:: Trecho fornecido ::
--
(São Paulo) Dirigente do Observatório Social, da CUT, Kjeld Jakobsen participou no final de semana em Genebra, Suíça, do debate sobre NAMA (sigla em inglês de "acesso ao mercado de produtos não-agrícolas"), que vem sendo realizado no âmbito da Organização Mundial do Comércio (OMC). Ao lado de Jacy Afonso, da executiva nacional da CUT e Fernando Lopes, da Federação Internacional dos Trabalhadores Metalúrgicos, Kjeld representou o Brasil na reunião com a Central Sindical Internacional (CSI), que divulgou documento cobrando dos governos dos países em desenvolvimento que não façam novas concessões nas negociações que tratam da liberalização do mercado de produtos industriais. Abaixo, a entrevista de Kjeld ao Portal do Mundo do Trabalho.
O que aconteceu em Genebra?
Foram três dias e duas reuniões, principalmente dos sindicatos dos países do chamado NAMA 11, que inclui Brasil, Argentina, Venezuela, África do Sul, Egito, Índia, Tunísia, Indonésia, Namíbia e Filipinas, que estão participando das atuais negociações da Organização Mundial do Comércio. Os sindicatos de trabalhadores destes países fizeram um acordo, principalmente na área agrícola, pois não estão dispostos a aceitar a redução tarifária do acordo NAMA, que significa acesso a mercados não-agrícolas, que envolve tarifas industriais, mineração, pesca; enfim, tudo o que não for agrícola e não for serviços está ali.
Uma contribuição dos trabalhadores ao debate…
Exato. E isso é uma iniciativa importante porque é a primeira vez que se faz uma coalizão específica como essa no âmbito da Central Sindical Internacional, além da visão desses sindicatos terem o apoio da própria CSI.
E a declaração?
Assinamos uma declaração, que foi formalizada nesta reunião, e também participamos de uma conferência de imprensa onde colocamos nossa posição. Basicamente é que não aceitamos maiores concessões no NAMA. Temos a compreensão que os nossos governos já foram longe demais, achamos que eles devem recuar, pois não faz muito sentido negociar produtos industriais por agricultura. Isso por uma razão muito simples: o que se consegue no mercado agrícola hoje não é necessariamente a mesma coisa que se consegue no ano que vem. É um mercado muito volátil. Ou seja, você tem chuva, depende dos preços mundiais, o que você pode barganhar hoje, amanhã poderá perder. E no caso de bens industriais, o que perder você dificilmente recupera.
--
:: Tarefas ::
1. Liste todas as pessoas mencionadas pelo nome na entrevista sobre o NAMA.
2. Por favor, prossiga a entrevista sobre o NAMA logo após a última frase apresentada.

[Entradas de dados]
--
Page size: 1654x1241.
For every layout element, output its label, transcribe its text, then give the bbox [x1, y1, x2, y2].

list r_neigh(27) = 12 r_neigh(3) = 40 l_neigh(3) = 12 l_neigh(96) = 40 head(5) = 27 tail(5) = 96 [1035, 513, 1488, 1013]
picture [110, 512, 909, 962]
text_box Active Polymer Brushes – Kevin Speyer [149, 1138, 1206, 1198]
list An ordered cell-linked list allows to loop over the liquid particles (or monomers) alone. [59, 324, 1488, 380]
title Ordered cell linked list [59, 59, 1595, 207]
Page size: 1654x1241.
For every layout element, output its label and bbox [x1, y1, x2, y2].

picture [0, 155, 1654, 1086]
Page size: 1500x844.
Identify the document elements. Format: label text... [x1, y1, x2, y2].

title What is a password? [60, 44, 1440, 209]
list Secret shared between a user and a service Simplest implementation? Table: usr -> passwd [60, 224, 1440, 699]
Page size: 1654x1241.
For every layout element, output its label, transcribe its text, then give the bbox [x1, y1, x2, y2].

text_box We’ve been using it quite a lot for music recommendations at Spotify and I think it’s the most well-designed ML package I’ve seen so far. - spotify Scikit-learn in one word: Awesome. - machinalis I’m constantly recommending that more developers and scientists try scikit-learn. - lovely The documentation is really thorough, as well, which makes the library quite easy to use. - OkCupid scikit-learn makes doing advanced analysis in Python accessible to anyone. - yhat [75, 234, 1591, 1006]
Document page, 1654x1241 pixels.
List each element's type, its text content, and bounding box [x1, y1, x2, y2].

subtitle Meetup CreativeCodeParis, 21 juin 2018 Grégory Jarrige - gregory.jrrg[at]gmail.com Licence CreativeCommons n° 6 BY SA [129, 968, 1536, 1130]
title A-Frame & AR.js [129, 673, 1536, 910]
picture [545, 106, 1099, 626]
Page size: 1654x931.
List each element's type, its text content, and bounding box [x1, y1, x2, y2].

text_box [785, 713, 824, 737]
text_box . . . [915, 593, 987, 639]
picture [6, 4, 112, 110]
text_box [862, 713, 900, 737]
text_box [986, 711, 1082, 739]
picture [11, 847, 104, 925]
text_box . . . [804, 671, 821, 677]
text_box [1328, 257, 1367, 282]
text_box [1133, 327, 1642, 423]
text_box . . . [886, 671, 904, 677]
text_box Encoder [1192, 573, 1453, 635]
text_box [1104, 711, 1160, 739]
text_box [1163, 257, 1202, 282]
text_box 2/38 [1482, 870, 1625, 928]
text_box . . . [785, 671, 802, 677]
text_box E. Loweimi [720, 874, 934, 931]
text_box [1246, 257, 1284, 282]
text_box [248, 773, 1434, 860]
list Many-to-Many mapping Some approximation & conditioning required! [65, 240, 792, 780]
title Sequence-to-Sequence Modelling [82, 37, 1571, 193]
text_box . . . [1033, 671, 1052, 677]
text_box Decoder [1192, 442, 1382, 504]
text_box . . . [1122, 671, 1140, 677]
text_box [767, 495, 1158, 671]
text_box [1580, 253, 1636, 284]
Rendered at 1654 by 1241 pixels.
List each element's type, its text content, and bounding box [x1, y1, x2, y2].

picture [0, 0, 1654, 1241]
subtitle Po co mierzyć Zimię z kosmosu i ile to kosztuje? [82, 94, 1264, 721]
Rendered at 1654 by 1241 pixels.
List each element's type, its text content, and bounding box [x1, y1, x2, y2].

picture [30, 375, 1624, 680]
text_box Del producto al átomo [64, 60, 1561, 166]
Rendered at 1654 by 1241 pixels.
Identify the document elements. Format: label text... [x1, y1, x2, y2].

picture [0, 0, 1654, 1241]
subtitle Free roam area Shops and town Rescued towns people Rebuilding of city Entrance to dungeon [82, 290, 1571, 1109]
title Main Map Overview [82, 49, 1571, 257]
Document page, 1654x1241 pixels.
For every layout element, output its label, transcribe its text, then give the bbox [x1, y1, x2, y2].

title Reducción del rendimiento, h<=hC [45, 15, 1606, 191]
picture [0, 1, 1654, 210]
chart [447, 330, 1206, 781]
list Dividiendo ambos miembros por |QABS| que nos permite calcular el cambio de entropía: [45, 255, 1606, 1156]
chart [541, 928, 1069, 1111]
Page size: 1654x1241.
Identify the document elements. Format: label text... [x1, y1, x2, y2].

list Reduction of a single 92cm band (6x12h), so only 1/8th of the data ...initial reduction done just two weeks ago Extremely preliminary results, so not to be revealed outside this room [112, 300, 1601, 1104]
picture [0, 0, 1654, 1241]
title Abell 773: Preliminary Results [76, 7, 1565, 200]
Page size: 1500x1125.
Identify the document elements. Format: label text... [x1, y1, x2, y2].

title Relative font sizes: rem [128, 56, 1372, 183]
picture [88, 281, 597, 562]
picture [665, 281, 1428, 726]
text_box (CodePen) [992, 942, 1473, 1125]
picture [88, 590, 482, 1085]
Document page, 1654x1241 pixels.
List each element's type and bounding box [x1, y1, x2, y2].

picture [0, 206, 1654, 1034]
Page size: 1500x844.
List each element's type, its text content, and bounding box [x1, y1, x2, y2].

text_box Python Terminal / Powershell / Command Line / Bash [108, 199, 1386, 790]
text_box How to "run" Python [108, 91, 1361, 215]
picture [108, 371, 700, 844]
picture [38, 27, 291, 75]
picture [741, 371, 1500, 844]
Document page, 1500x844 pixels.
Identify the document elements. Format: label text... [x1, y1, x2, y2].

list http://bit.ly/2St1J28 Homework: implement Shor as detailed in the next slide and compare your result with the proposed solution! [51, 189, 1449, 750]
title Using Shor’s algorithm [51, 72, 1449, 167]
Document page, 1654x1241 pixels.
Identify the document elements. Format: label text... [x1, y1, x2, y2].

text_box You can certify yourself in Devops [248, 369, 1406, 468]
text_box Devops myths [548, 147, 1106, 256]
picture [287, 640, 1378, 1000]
--
:: Resultados por tarefa ::
1.
Kjeld Jakobsen
Jacy Afonso
Fernando Lopes

2.
Seria uma troca perversa.
É uma troca desigual e o risco que nós temos é grande, se forem aceitas as redações tarifárias que os países poderosos querem. Isso afetaria vários setores industriais dos países em desenvolvimento. No caso do Brasil, seria principalmente o setor têxtil, vestuário, mobiliário, químico e automobilístico.
Um retorno ao período da República Velha?
Se corre o risco de continuar um processo de desindustrialização, como o que estamos vivendo. Há uma tendência clara das empresas multinacionais de que a América Latina, e o Brasil em particular, deveria explorar mais o seu potencial de terra, água e de bens naturais, enquanto eles exploram os bens industriais.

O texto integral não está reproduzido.